Depending on whom you talk to, America has either just taken the first bite of the poison apple of dictatorship, or is embarking on a national improvement program so good that it could only be hatched by a group of very wealthy businessmen.
Whatever your position, there should be one cabinet nomination that has you reaching for a handful of ibuprofen: Rex Tillerson as secretary of state. Of all possible choices, it is astonishing that the president-elect managed to find a person who might well be not just a poor choice, but a dangerous one. You might already have encountered some of his background tidbits, but in case you haven’t, what say we take a moment and scare the bejabbers out of ourselves?
First, he is CEO of Exxon-Mobil, the company where he has spent his entire working life. He has no experience in statecraft or government service of any kind. None. Zip. That’s great. Since he’s a blank slate, it will make him so much more uninhibited and freewheeling in dealing with delicate hot spots around the world. Just what we need: that seat-of-the-pants, amateur touch.
Second, as the head of one of the three largest oil companies in the world, he is quite friendly with Vladimir Putin, and even received the Russian Friendship Medal in 2013, based presumably on his willingness to smile and make nice with one of the world most brutal dictators. That’s a plus.
Our third point complicates things considerably. In 2011, Tillerson signed a huge deal—a joint venture with a Russian state-owned oil company—to open 10 drilling sites in the Russian arctic in exchange for Russian participation in Exxon profits elsewhere in the world. The difficulty arose in 2014, when Putin ordered the invasion of Crimea, and European/American sanctions imposed on Russia put the oil project on hold. Tillerson was, of course, incensed. How dare anyone allow some petty political squabble to interfere with his right to make cartloads of money? He remained outspoken in opposition to the sanctions.
So will Tillerson—Mr. International Oil Conglomerate—be able and willing to maintain the sanctions? Or will he be just a teensy bit tempted to green light all that juicy oil drilling? Maybe have a flute of champagne with Vladimir and let bygones be bygones? A manly bear hug, perhaps. As secretary of state, he will naturally be able to divorce himself completely from his 40-odd years at Exxon. Easy as driving at 60 miles an hour and throwing it into reverse gear.
Then there’s point number four. Tillerson owns about 1.8 million shares of Exxon stock which are not yet fully vested, so he cannot sell them as part of a blind trust that would distance him from Exxon. Even if he were motivated to divest himself, he has no way to effectively do so. He will have an Exxon tattoo on his forehead, wherever he goes.

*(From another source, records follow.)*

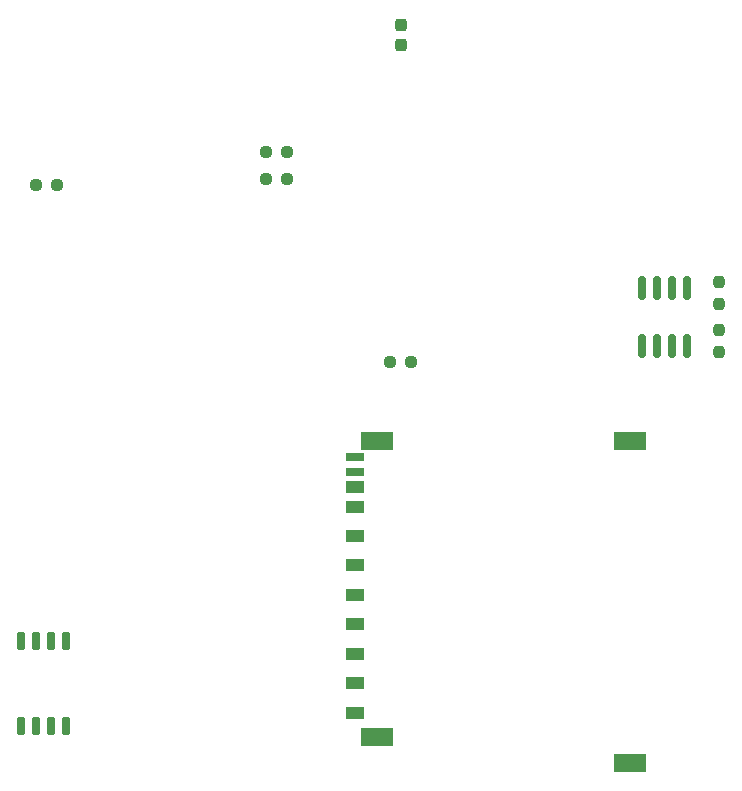
<source format=gbp>
G04 #@! TF.GenerationSoftware,KiCad,Pcbnew,7.0.7*
G04 #@! TF.CreationDate,2023-09-24T19:29:38+02:00*
G04 #@! TF.ProjectId,ardumate,61726475-6d61-4746-952e-6b696361645f,rev?*
G04 #@! TF.SameCoordinates,Original*
G04 #@! TF.FileFunction,Paste,Bot*
G04 #@! TF.FilePolarity,Positive*
%FSLAX46Y46*%
G04 Gerber Fmt 4.6, Leading zero omitted, Abs format (unit mm)*
G04 Created by KiCad (PCBNEW 7.0.7) date 2023-09-24 19:29:38*
%MOMM*%
%LPD*%
G01*
G04 APERTURE LIST*
G04 Aperture macros list*
%AMRoundRect*
0 Rectangle with rounded corners*
0 $1 Rounding radius*
0 $2 $3 $4 $5 $6 $7 $8 $9 X,Y pos of 4 corners*
0 Add a 4 corners polygon primitive as box body*
4,1,4,$2,$3,$4,$5,$6,$7,$8,$9,$2,$3,0*
0 Add four circle primitives for the rounded corners*
1,1,$1+$1,$2,$3*
1,1,$1+$1,$4,$5*
1,1,$1+$1,$6,$7*
1,1,$1+$1,$8,$9*
0 Add four rect primitives between the rounded corners*
20,1,$1+$1,$2,$3,$4,$5,0*
20,1,$1+$1,$4,$5,$6,$7,0*
20,1,$1+$1,$6,$7,$8,$9,0*
20,1,$1+$1,$8,$9,$2,$3,0*%
G04 Aperture macros list end*
%ADD10RoundRect,0.237500X0.237500X-0.300000X0.237500X0.300000X-0.237500X0.300000X-0.237500X-0.300000X0*%
%ADD11RoundRect,0.237500X0.250000X0.237500X-0.250000X0.237500X-0.250000X-0.237500X0.250000X-0.237500X0*%
%ADD12RoundRect,0.237500X0.237500X-0.250000X0.237500X0.250000X-0.237500X0.250000X-0.237500X-0.250000X0*%
%ADD13R,1.500000X1.000000*%
%ADD14R,1.500000X0.700000*%
%ADD15R,2.800000X1.500000*%
%ADD16RoundRect,0.237500X-0.237500X0.250000X-0.237500X-0.250000X0.237500X-0.250000X0.237500X0.250000X0*%
%ADD17RoundRect,0.150000X0.150000X-0.825000X0.150000X0.825000X-0.150000X0.825000X-0.150000X-0.825000X0*%
%ADD18RoundRect,0.150000X-0.150000X0.650000X-0.150000X-0.650000X0.150000X-0.650000X0.150000X0.650000X0*%
G04 APERTURE END LIST*
D10*
X139446000Y-46074500D03*
X139446000Y-44349500D03*
D11*
X140358500Y-72898000D03*
X138533500Y-72898000D03*
D12*
X166370000Y-72032500D03*
X166370000Y-70207500D03*
D13*
X135599000Y-100093000D03*
X135599000Y-97593000D03*
X135599000Y-95093000D03*
X135599000Y-92593000D03*
X135599000Y-90093000D03*
X135599000Y-87593000D03*
X135599000Y-85163000D03*
X135599000Y-83463000D03*
X135599000Y-102593000D03*
D14*
X135599000Y-82163000D03*
X135599000Y-80963000D03*
D15*
X158899000Y-79568000D03*
X137399000Y-79568000D03*
X137399000Y-104668000D03*
X158899000Y-106868000D03*
D16*
X166370000Y-66143500D03*
X166370000Y-67968500D03*
D11*
X129841000Y-57404000D03*
X128016000Y-57404000D03*
X110386500Y-57912000D03*
X108561500Y-57912000D03*
X129841000Y-55118000D03*
X128016000Y-55118000D03*
D17*
X163703000Y-71563000D03*
X162433000Y-71563000D03*
X161163000Y-71563000D03*
X159893000Y-71563000D03*
X159893000Y-66613000D03*
X161163000Y-66613000D03*
X162433000Y-66613000D03*
X163703000Y-66613000D03*
D18*
X107315000Y-96476000D03*
X108585000Y-96476000D03*
X109855000Y-96476000D03*
X111125000Y-96476000D03*
X111125000Y-103676000D03*
X109855000Y-103676000D03*
X108585000Y-103676000D03*
X107315000Y-103676000D03*
M02*

</source>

The deeply unsettling backdrop for all this is the weird bromance between Putin and the president-elect, not to mention the Russian-sponsored hacking of Democratic and Republican National Committee systems, confirmed by all 17 U.S. security agencies.
So: do we really want to make overtures of cooperation to someone like Putin, the Darth Vader of planet earth? It would be foolish for lots of reasons, but one good one is certainly that our NATO allies will rightfully freak out. Already Latvia, Estonia, and Lithuania are being muscled by Russia in various ways, so how will they react as their major defense treaty partner makes nice with the neighborhood bully?
All arguments touting “engagement” and “re-setting the relationship” look completely mad at this point. A relationship re-set requires that both sides be willing to reach out, making meaningful conciliatory moves; so let’s review Russia’s recent cooperative efforts. In no particular order they are: bullying the Baltic states, invasion of Crimea, invasion of Eastern Ukraine, joining with Assad and Iran to devastate Syria, and hacking U.S. computer systems to destabilize our democracy.
It might have escaped the president-elect’s no doubt keen sense of history, but Russia has little in common with us. It has never had a true representative government. It has no democratic traditions whatsoever, and Putin’s only goal for years has been to regain much of the former territory and “glory” of the old Soviet Union. Poking a stick in the eye of the United States is a clear part of that plan. Why pretend anything else? He is, recall, a genuine dictator, a thug who has ordered the murder of dozens of opponents and outspoken journalists in recent years. So is this the moment to send a smiling amateur diplomat from Texas to deal with a monster? A monster who knows what kind of champagne he likes?